Bilmiyorum siz ne düşünüyorsunuz ama gördüğünüz gibi aldığımız bir habere hemen inanmak yerine bütün detaylarıyla inceledik. Doğrulatabileceğimiz veya yanlışlayabileceğimiz bütün yöntemleri denemeye çalıştık. Neden böyle yaptık? Sadece bu habere inanmadığımız için mi? Hayır. Zira, bu haber gerçek değil, der geçerdik. Böyle dersek bundan sonra habere inanmaya başlayacak insanlar olacaktır. Zira artık yazılı bir kayda geçecek. Yazılı kayda bir kez geçerse artık gerçekleşme ihtimalini de artırmış oluruz. Bundan 100 yıl sonra bu haber yazılı kaynakta bulunacak ve geriye doğru araştırılması ihtimalleri de kalmayacak. Bu haber üzerinden pek çok şey tarihi olarak yer değiştirecek ve bu haber üzerine başka şeyler de bina edilebilecektir.

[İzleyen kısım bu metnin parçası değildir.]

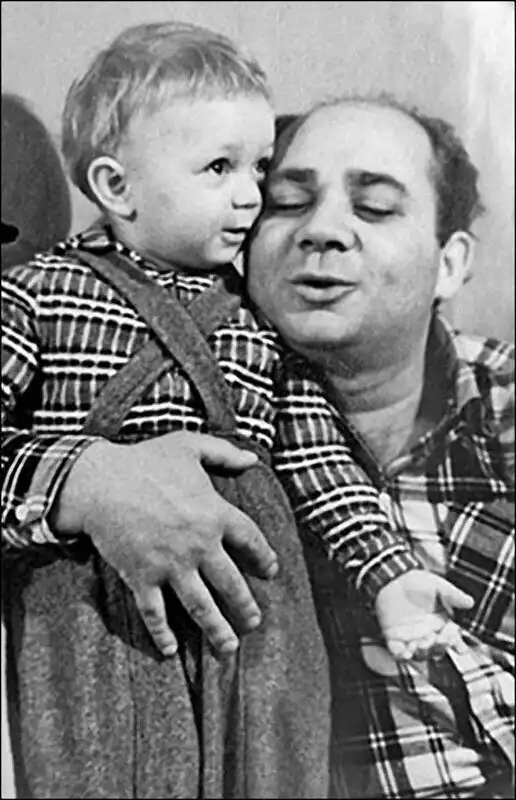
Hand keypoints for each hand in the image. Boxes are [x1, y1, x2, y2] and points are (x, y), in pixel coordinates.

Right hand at [51, 432, 277, 656]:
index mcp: (215, 513)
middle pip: (230, 583)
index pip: (250, 540)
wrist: (102, 482)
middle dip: (245, 606)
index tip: (270, 571)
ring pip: (200, 605)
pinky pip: (155, 612)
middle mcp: (199, 545)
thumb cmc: (146, 460)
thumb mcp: (190, 446)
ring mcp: (170, 565)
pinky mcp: (142, 577)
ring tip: (229, 647)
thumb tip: (253, 459)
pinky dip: (161, 633)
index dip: (263, 557)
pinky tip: (171, 650)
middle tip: (254, 622)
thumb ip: (224, 453)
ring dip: (216, 629)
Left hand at [375, 570, 473, 660]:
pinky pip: (399, 654)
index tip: (458, 643)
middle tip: (440, 640)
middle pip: (438, 650)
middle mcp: (429, 635)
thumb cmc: (418, 583)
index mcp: (442, 625)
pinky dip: (402, 656)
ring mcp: (412, 639)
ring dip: (422, 653)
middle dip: (440, 648)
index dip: (456, 643)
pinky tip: (405, 653)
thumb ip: (453, 595)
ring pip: (421, 655)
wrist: (394, 580)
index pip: (453, 639)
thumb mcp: (438, 586)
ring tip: (421, 644)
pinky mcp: (395, 640)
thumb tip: (470, 602)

Tarih ile hikayenin bir farkı olmalıdır. Ressam ile coğrafyacının da farkı vardır. Ressam görünen manzaranın bir kısmını tuvale yorumlayarak ve hayaline göre çizer. Oysa coğrafyacı bütün detaylarıyla yeryüzünü bilir ve ressamın tablosundan daha farklı bir şey ortaya koyar. Tarih ile hikayeyi harmanladığınız zaman da bu ilişkiye benzer şeyler çıkar ortaya. Analitik düşünmenin önemine dair sanırım vahiyden pek çok anlatım duymuşsunuzdur.